Deaths and Entrances
People instinctively resort to aphorisms when they’re trying to cheer you up or comfort you. After I told friends that I had lost my job, a lot of people lifted my spirits by quoting a variation on the theme of, ‘When one door closes, another one opens.’ I was amazed at how that saying has embedded itself in so many different minds, and it made me think of an aphorism written by a friend of mine:
“Every death has a door if you can dance.”
Losing your job unexpectedly, like any major life transition, is a kind of death. A part of your life is irrevocably gone, and you yourself are gone from the working lives of your colleagues. The process of coming to terms with unemployment is also like bereavement: shock, disbelief, anger, grief, acceptance. The link was enhanced for me when, just a few days after I lost my job, I heard that a mentor of mine—the man who had pointed me in the direction of my first job in journalism, in fact—had died suddenly. He suffered a heart attack while out riding his bike, and that was it. How weird, I thought, that the man who helped me get my first journalistic job should pass away just as I lost the best journalistic job I ever had. I felt shocked, sad, forlorn. I’ll never have the benefit of his advice again.

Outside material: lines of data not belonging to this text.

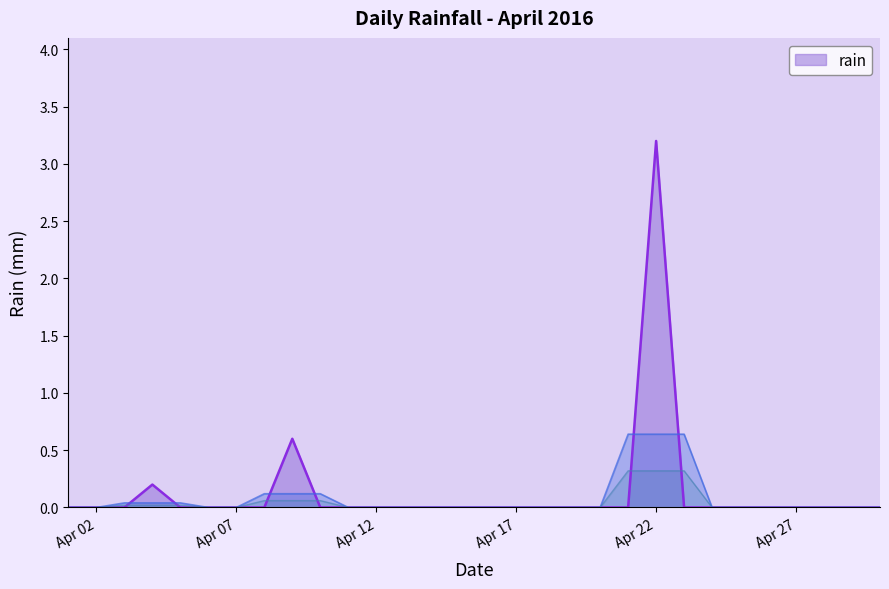

List the labels in order of value, largest first.

2016-04-22, 2016-04-09, 2016-04-04, 2016-04-01, 2016-04-02, 2016-04-03, 2016-04-05, 2016-04-06, 2016-04-07, 2016-04-08, 2016-04-10, 2016-04-11, 2016-04-12, 2016-04-13, 2016-04-14, 2016-04-15, 2016-04-16, 2016-04-17, 2016-04-18, 2016-04-19, 2016-04-20, 2016-04-21, 2016-04-23, 2016-04-24, 2016-04-25, 2016-04-26, 2016-04-27, 2016-04-28, 2016-04-29, 2016-04-30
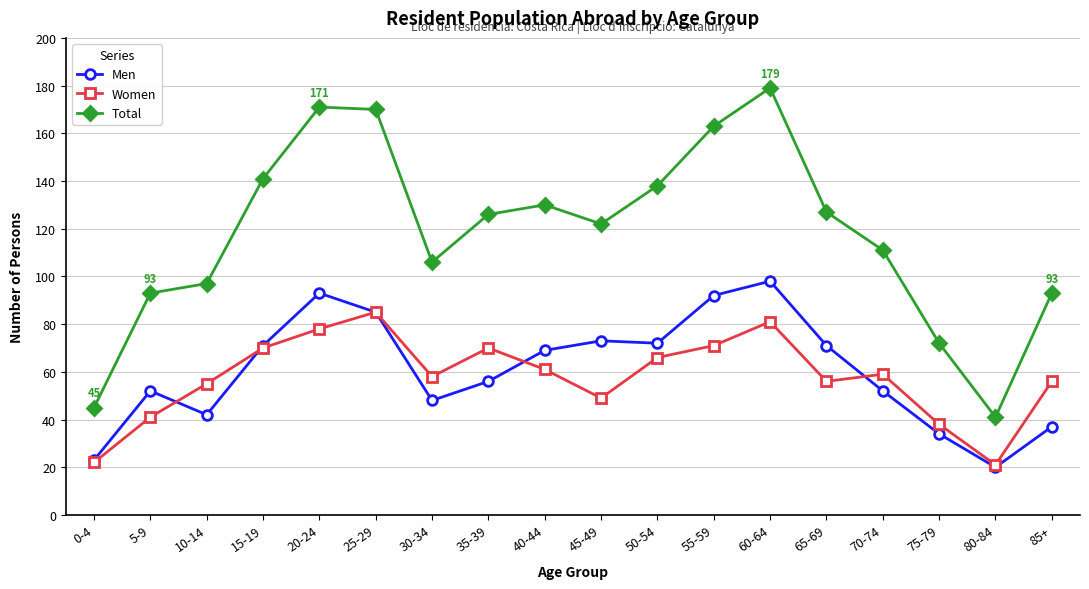

What is the highest value of the Men series?

98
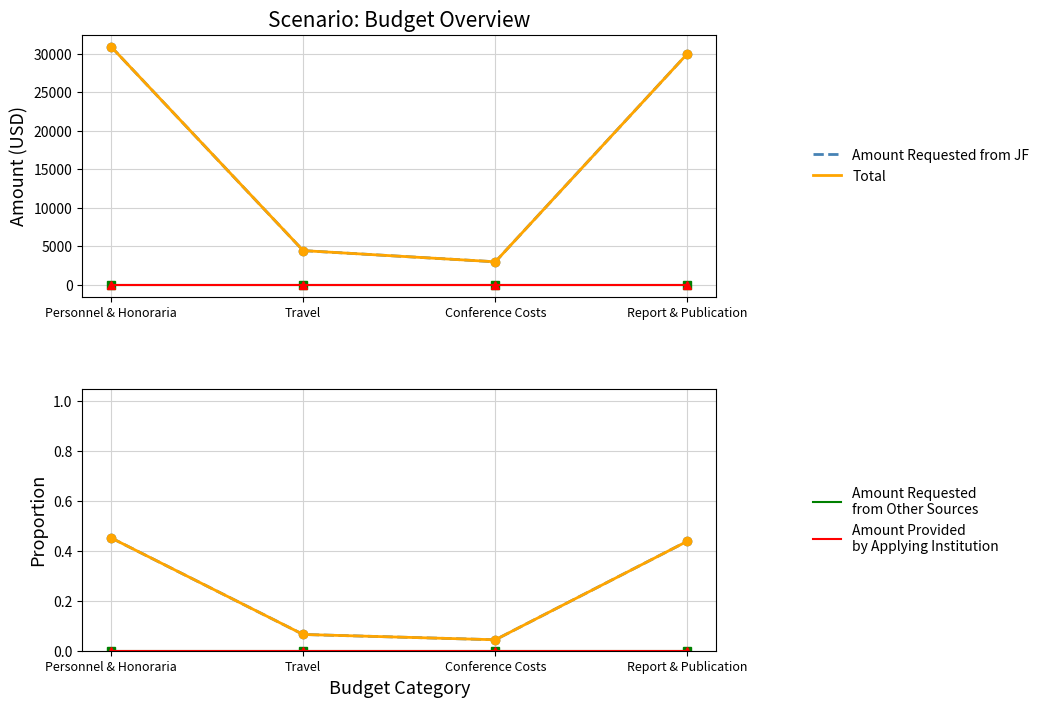

At how many categories does at least one series exceed 0?

4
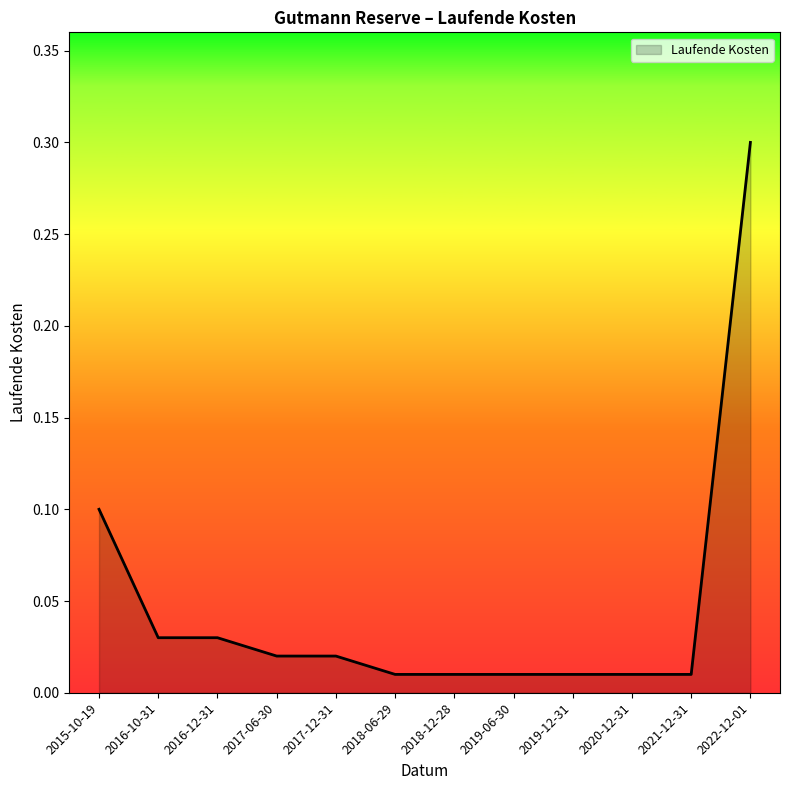

What is the difference between the values at 2022-12-01 and 2016-12-31?

0.3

But I can imagine exactly what he would have said. He would have sat me down in a comfortable corner, rubbed his hands together as if he was about to enjoy a sumptuous meal, and then peppered me with questions about what happened, what I thought about it, and what I intended to do next. He would have had a thousand different ideas and suggestions and a list of names and phone numbers to go with them. He would have said that the occasional professional death is no bad thing. Mourn if you must, but keep dancing—and don’t wait too long before starting on your next incarnation. Sometimes, you need a door slammed in your face before you can hear opportunity knock.